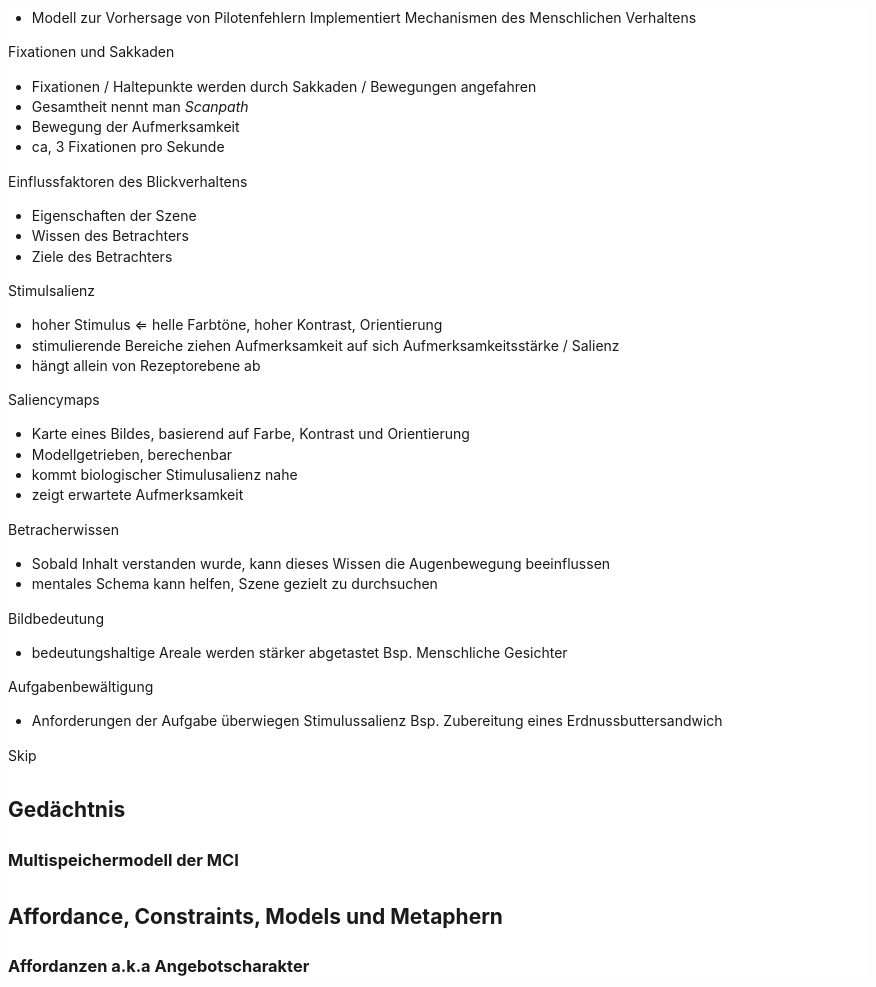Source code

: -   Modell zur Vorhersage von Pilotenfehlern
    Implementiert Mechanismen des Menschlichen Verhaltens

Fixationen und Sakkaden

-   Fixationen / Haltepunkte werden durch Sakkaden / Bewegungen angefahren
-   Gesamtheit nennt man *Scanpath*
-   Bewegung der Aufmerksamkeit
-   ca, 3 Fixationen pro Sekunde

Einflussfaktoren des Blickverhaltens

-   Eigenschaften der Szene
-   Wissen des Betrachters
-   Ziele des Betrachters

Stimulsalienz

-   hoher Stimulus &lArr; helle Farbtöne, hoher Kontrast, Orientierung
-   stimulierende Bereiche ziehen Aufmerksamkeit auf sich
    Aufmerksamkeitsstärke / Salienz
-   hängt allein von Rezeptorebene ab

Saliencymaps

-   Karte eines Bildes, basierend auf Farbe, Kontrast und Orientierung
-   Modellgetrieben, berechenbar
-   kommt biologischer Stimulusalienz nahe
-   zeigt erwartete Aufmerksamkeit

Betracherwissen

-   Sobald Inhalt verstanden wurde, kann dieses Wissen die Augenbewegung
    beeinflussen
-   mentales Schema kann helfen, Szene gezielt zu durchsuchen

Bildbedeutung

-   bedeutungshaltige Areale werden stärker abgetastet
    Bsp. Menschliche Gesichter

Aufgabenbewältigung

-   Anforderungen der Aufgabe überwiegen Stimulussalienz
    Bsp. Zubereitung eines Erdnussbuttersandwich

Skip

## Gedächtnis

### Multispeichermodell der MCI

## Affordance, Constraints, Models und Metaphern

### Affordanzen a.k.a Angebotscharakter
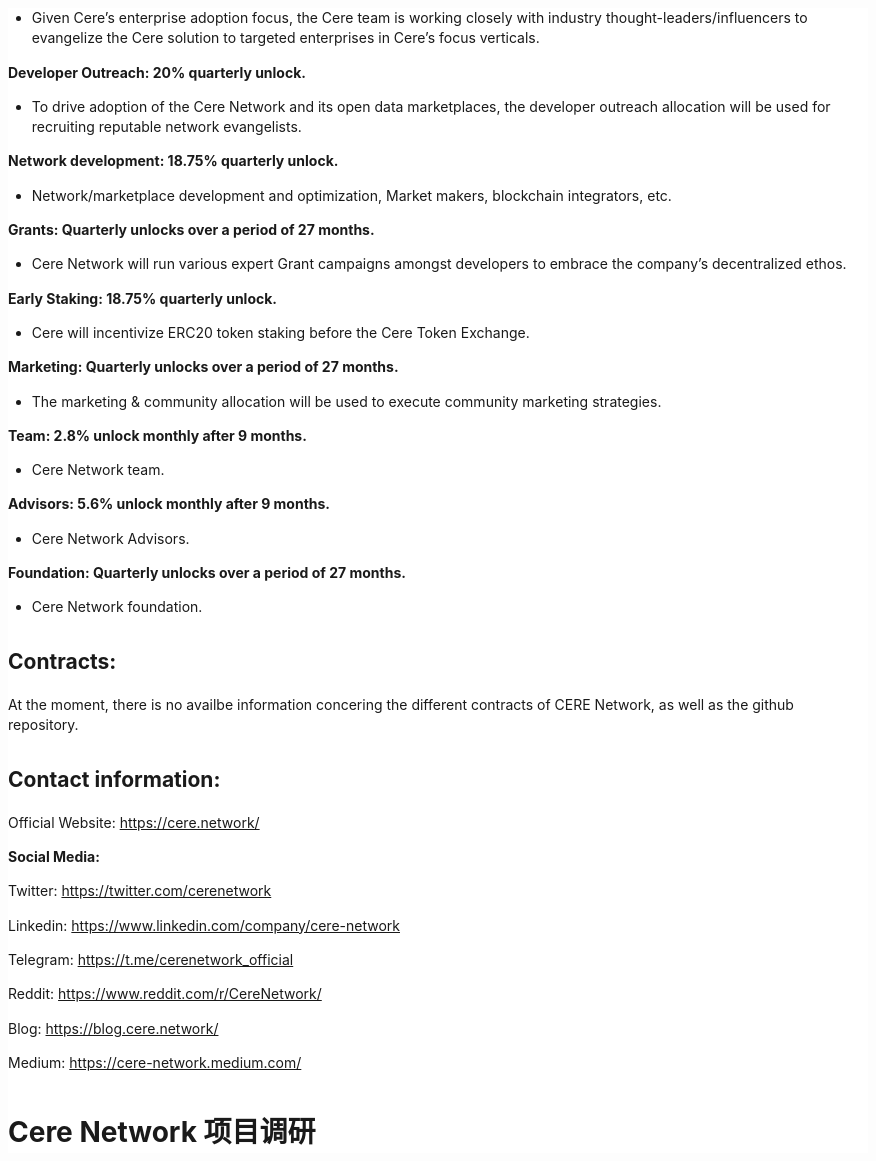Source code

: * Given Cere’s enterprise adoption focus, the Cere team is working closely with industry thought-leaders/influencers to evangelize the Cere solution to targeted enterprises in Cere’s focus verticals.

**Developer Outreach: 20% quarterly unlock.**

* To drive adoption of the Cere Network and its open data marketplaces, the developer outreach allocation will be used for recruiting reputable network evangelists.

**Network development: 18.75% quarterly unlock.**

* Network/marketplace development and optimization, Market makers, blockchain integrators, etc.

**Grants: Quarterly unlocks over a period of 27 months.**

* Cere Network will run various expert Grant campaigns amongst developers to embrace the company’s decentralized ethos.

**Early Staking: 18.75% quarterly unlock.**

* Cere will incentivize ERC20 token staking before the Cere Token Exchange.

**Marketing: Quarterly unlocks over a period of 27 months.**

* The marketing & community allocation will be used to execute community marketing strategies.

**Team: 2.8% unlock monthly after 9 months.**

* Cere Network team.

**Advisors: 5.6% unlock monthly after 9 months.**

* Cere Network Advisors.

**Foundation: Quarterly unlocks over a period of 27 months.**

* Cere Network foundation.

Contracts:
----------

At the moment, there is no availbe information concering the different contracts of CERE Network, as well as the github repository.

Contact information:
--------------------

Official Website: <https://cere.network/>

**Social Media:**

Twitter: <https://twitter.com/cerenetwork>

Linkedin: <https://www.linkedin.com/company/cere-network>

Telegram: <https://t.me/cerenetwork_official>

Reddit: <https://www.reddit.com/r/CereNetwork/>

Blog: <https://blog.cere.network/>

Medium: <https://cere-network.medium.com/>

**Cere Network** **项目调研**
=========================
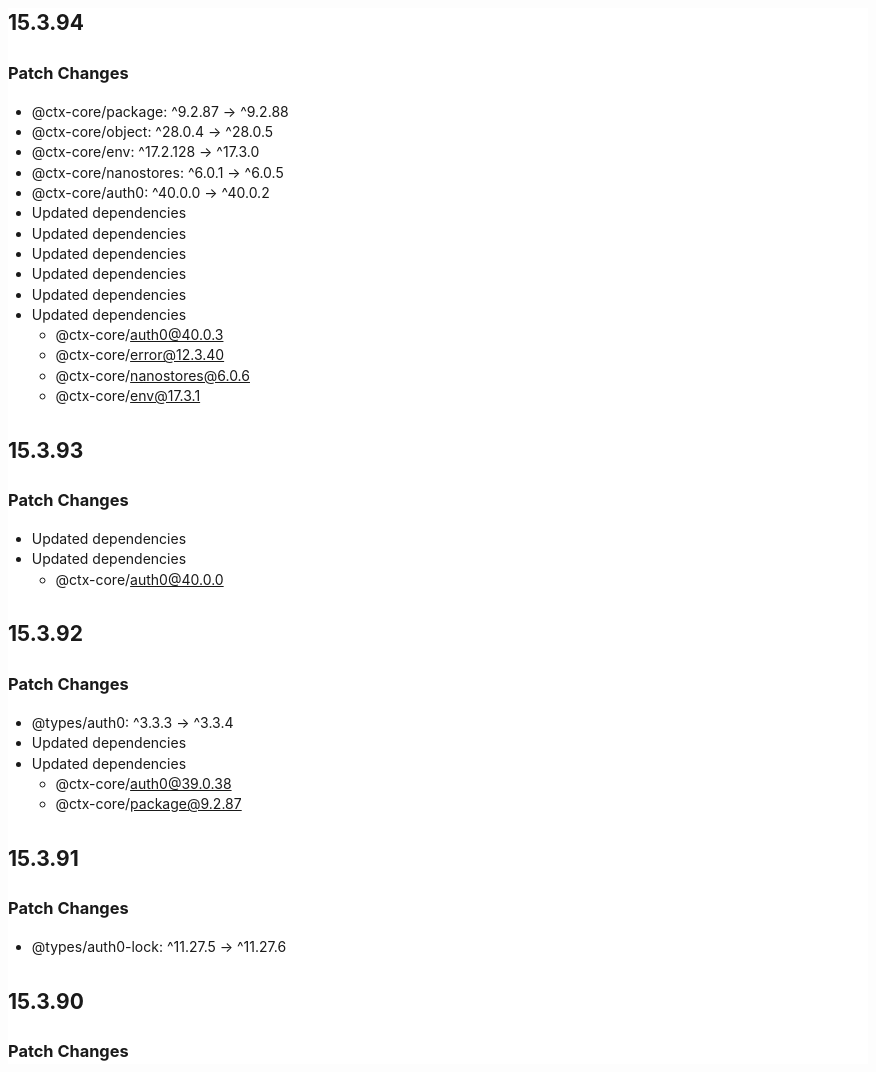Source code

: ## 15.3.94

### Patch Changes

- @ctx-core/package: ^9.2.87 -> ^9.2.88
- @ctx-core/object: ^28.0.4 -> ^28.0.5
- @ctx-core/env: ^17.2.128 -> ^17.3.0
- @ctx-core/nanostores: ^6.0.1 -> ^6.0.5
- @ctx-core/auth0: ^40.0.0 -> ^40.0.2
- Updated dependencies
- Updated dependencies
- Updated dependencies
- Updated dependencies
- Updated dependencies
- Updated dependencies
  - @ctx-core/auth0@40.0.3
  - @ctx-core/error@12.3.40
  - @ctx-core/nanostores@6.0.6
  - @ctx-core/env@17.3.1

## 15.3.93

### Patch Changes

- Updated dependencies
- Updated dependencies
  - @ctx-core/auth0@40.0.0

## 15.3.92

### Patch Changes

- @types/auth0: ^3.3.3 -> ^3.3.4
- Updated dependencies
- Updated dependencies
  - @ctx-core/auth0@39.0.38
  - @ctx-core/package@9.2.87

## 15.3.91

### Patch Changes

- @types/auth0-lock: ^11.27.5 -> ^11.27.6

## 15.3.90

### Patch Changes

---

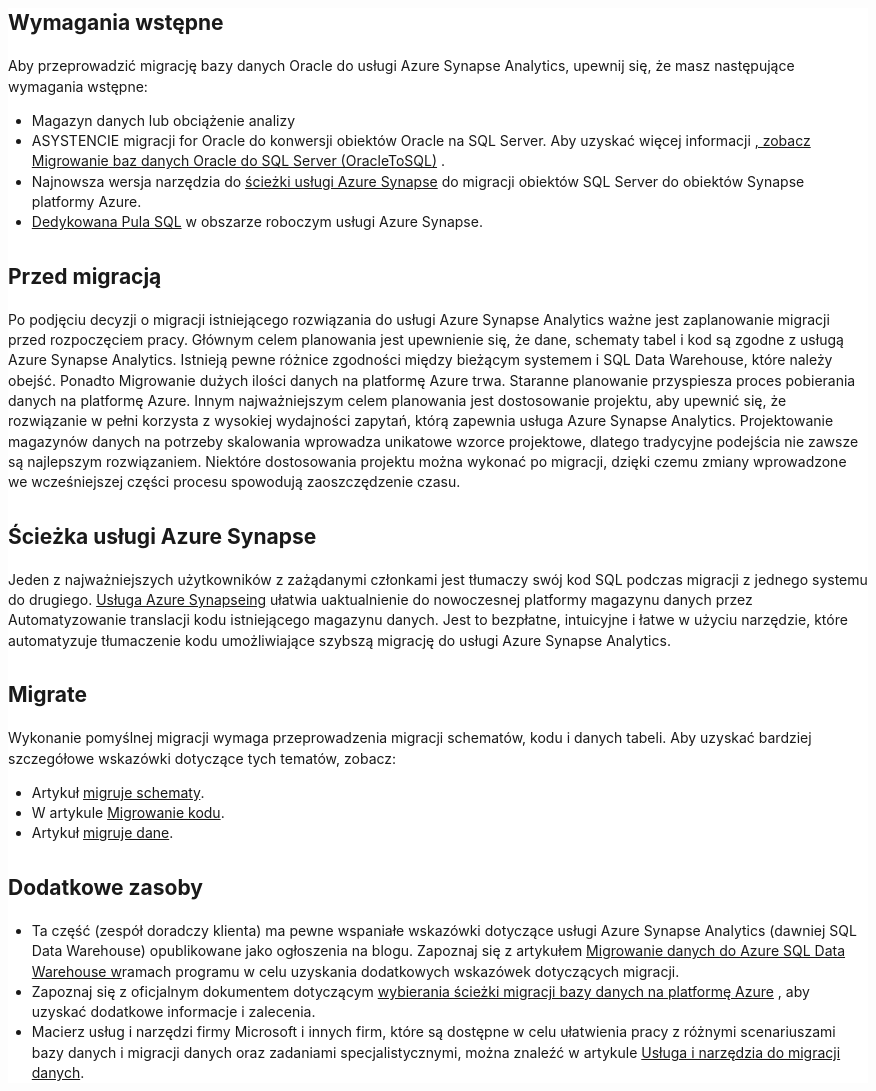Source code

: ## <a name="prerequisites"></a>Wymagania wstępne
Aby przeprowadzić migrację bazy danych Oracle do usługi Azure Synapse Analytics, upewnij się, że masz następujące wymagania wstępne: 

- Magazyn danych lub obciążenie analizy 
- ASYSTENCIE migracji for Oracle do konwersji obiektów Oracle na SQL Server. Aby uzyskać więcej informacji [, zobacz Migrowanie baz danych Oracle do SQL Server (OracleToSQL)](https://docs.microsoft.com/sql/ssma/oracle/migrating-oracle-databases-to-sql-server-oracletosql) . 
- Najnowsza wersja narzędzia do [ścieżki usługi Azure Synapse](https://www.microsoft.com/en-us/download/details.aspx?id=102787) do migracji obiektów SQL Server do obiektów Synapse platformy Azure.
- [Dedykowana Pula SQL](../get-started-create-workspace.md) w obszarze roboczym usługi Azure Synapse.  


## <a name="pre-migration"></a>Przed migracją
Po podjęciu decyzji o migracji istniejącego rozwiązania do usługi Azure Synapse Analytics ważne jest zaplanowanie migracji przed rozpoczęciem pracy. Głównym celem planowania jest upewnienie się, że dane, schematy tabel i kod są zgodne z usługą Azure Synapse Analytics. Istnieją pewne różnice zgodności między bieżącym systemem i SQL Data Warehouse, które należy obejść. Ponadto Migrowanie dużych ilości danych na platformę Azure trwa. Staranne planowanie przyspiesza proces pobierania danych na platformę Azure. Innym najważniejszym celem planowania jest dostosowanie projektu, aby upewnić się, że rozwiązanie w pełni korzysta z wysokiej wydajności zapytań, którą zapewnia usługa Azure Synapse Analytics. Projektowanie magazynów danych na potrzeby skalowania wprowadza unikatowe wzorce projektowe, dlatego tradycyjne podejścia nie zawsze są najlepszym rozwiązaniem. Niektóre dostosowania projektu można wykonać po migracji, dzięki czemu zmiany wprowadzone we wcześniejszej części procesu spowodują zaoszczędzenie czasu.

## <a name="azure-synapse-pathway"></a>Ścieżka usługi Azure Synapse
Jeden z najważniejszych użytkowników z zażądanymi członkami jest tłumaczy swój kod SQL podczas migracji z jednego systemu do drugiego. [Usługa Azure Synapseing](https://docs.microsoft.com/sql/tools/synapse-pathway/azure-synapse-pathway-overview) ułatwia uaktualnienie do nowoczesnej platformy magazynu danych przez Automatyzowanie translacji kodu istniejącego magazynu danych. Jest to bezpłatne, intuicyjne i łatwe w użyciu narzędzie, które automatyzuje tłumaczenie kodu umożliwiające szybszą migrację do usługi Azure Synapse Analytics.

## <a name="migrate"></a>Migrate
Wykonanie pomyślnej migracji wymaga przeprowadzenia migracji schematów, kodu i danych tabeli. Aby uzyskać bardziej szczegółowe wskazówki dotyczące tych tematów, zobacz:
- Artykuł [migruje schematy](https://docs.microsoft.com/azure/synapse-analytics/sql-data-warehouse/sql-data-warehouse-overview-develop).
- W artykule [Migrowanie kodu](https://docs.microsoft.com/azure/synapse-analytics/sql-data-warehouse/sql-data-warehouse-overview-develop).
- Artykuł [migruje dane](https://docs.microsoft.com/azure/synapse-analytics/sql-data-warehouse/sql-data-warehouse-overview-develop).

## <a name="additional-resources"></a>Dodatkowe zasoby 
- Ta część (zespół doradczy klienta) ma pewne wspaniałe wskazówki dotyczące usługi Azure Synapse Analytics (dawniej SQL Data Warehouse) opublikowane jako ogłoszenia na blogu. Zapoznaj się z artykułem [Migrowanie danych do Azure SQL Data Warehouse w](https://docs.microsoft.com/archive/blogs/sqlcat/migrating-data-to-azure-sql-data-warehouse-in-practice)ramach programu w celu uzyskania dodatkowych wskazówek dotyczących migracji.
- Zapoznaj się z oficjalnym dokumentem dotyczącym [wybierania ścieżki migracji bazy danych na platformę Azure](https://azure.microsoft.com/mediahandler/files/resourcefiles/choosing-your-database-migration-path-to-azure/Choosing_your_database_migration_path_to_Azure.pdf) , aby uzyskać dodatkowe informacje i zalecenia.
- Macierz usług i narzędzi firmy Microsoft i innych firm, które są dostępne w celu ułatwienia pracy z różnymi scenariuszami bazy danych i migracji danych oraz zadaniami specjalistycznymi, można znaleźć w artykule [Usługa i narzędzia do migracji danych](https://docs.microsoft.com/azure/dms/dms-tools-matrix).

...

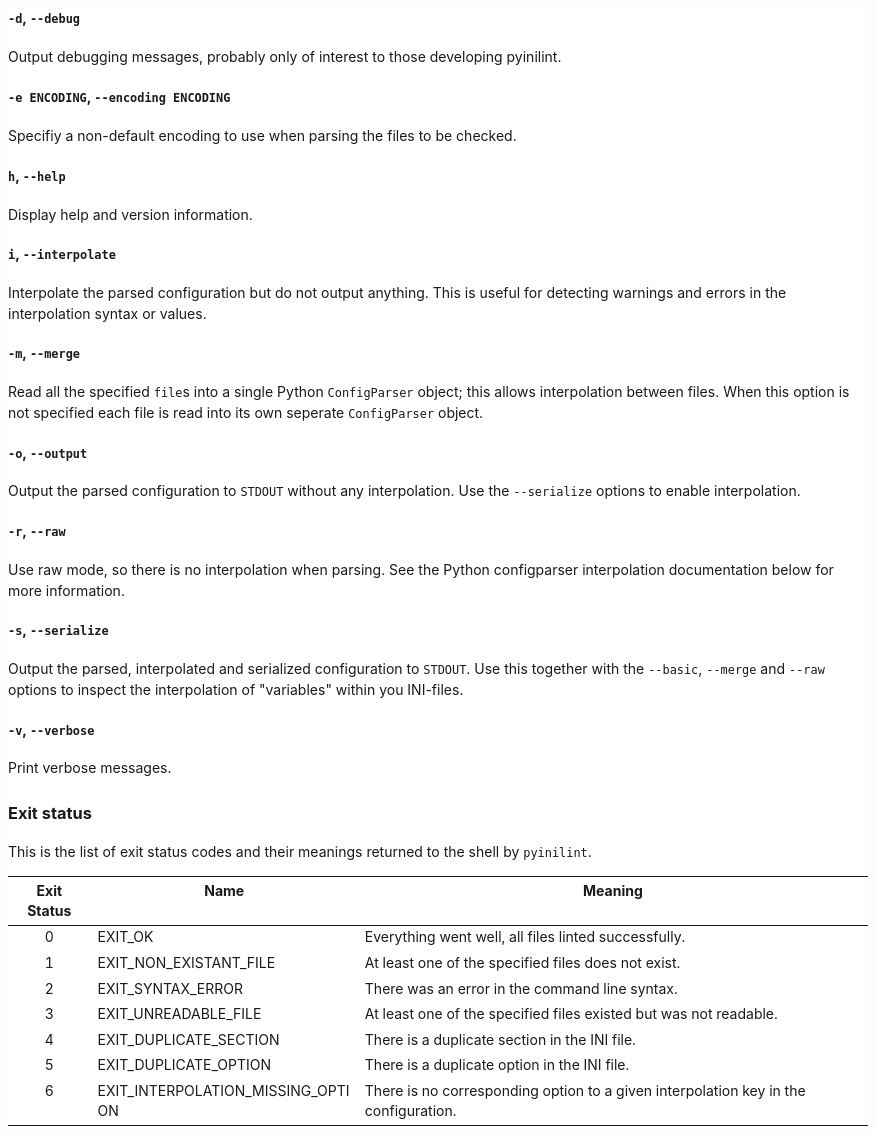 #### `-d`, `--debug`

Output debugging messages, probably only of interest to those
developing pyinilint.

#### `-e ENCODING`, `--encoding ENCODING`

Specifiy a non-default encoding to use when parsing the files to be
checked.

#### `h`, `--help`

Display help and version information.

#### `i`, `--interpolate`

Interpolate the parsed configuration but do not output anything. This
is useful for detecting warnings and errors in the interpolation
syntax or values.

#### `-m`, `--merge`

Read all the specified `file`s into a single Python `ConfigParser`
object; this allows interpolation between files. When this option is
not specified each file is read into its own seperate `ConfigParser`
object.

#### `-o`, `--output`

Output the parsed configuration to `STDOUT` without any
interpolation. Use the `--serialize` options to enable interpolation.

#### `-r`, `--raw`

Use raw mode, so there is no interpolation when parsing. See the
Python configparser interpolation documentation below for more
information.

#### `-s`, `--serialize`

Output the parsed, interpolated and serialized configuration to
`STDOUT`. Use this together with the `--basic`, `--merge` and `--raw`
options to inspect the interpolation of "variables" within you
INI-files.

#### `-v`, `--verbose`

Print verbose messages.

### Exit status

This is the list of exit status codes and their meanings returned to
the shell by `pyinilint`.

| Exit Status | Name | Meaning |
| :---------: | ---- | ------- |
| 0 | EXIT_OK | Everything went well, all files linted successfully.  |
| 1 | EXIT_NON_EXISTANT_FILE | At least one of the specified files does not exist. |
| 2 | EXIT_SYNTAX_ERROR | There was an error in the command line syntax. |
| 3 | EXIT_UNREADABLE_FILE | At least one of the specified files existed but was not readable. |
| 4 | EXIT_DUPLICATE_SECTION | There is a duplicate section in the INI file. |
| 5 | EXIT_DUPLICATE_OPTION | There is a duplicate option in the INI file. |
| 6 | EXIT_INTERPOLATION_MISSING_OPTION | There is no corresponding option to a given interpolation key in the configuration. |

▸ Problem: Copy the data verbatim, covering only everything from the line containing "Name | Meaning |" down to the line containing "the configuration. |", with both of those lines included.

▸ Answer:
| Exit Status | Name | Meaning |
| :---------: | ---- | ------- |
| 0 | EXIT_OK | Everything went well, all files linted successfully.  |
| 1 | EXIT_NON_EXISTANT_FILE | At least one of the specified files does not exist. |
| 2 | EXIT_SYNTAX_ERROR | There was an error in the command line syntax. |
| 3 | EXIT_UNREADABLE_FILE | At least one of the specified files existed but was not readable. |
| 4 | EXIT_DUPLICATE_SECTION | There is a duplicate section in the INI file. |
| 5 | EXIT_DUPLICATE_OPTION | There is a duplicate option in the INI file. |
| 6 | EXIT_INTERPOLATION_MISSING_OPTION | There is no corresponding option to a given interpolation key in the configuration. |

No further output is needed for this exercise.